Любовь к Родине, её надёжная защита, ратный труд на благо своих соотечественников – это не просто фраза, не пустые слова для Геннадия Евстафьевича Кузнецова.

Бывший офицер-артиллерист, он прослужил в Советской Армии пятнадцать лет и был уволен в отставку в связи с травмой, полученной при исполнении обязанностей военной службы. Выйдя из госпиталя, получил гражданскую специальность и посвятил себя журналистике.

Сегодня, по общему признанию, Геннадий Евстафьевич Кузнецов – заслуженный старейшина литературной общественности Новокузнецка.

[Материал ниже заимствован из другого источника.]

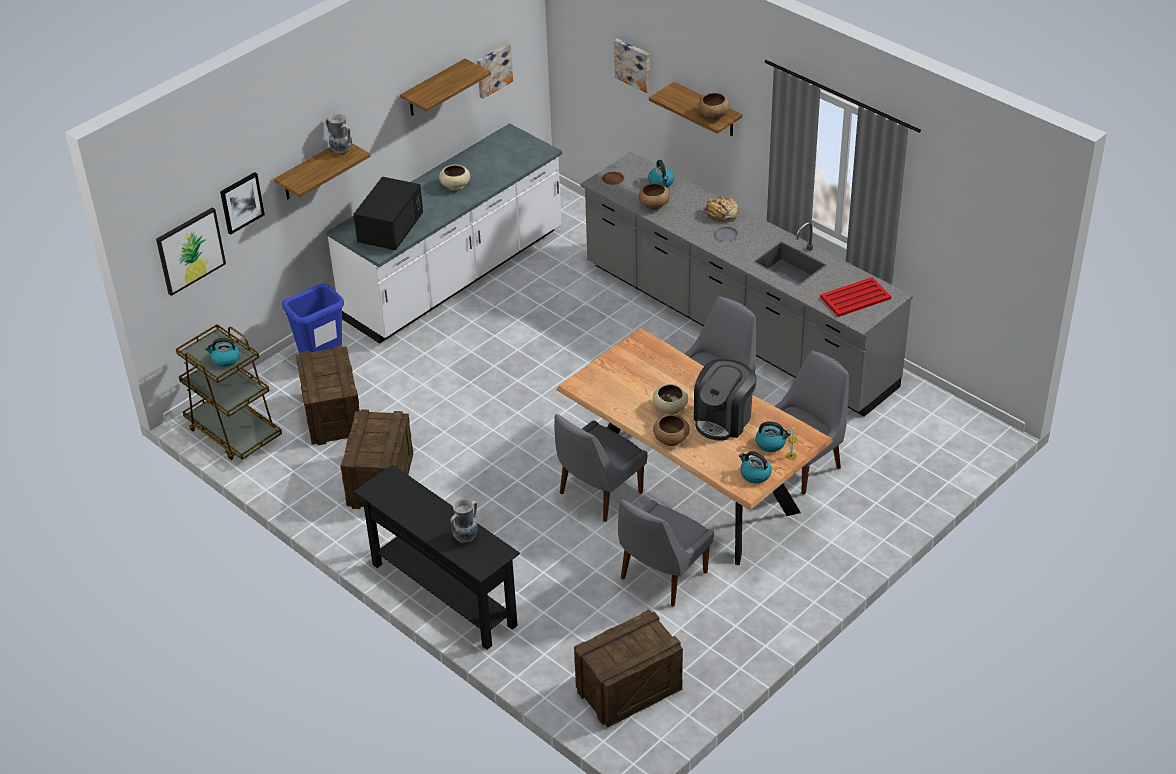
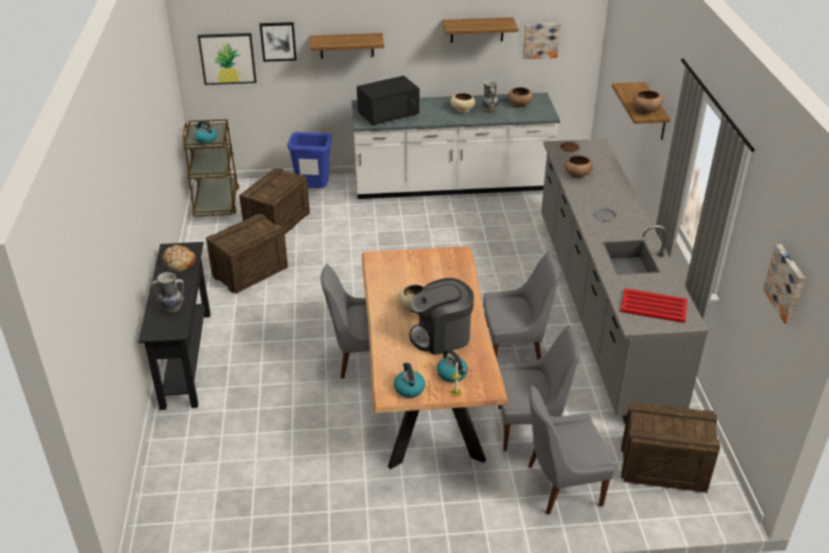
camera: 40 degrees right, 5 degrees down
vase [326,114,352,155] -> vase moved to [481,80,499,113]
crate [574,610,683,727] -> crate moved to [621,402,720,493]
picture [614,38,650,93] -> picture moved to [763,244,805,324]
grey chair [618,499,714,607] -> grey chair moved to [528,385,615,515]
kettle [648,160,674,188] -> none
brown bowl [653,414,690,446] -> brown bowl moved to [508,87,533,107]
bread [702,196,739,222] -> bread moved to [162,245,196,272]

Его произведения регулярно появляются на страницах альманаха «Кузнецкая крепость». Публиковал прозу, литературно¬критические статьи, стихи в журналах «Наш современник», «Подъём», «Журналист», «Пограничник», «Огни Кузбасса», «Сибирь», «Байкал», «Дальний Восток», в центральной и областной прессе.

 

Родился 3 ноября 1928 года в селе Бердюжье Тюменской области. В 1930-х годах семья переехала в Амурскую область, где и прошли его детство и юность. После окончания средней школы поступил в Хабаровское артиллерийское училище. Окончив его, в офицерском звании служил в Группе советских войск в Румынии, в Одесском и Забайкальском военных округах.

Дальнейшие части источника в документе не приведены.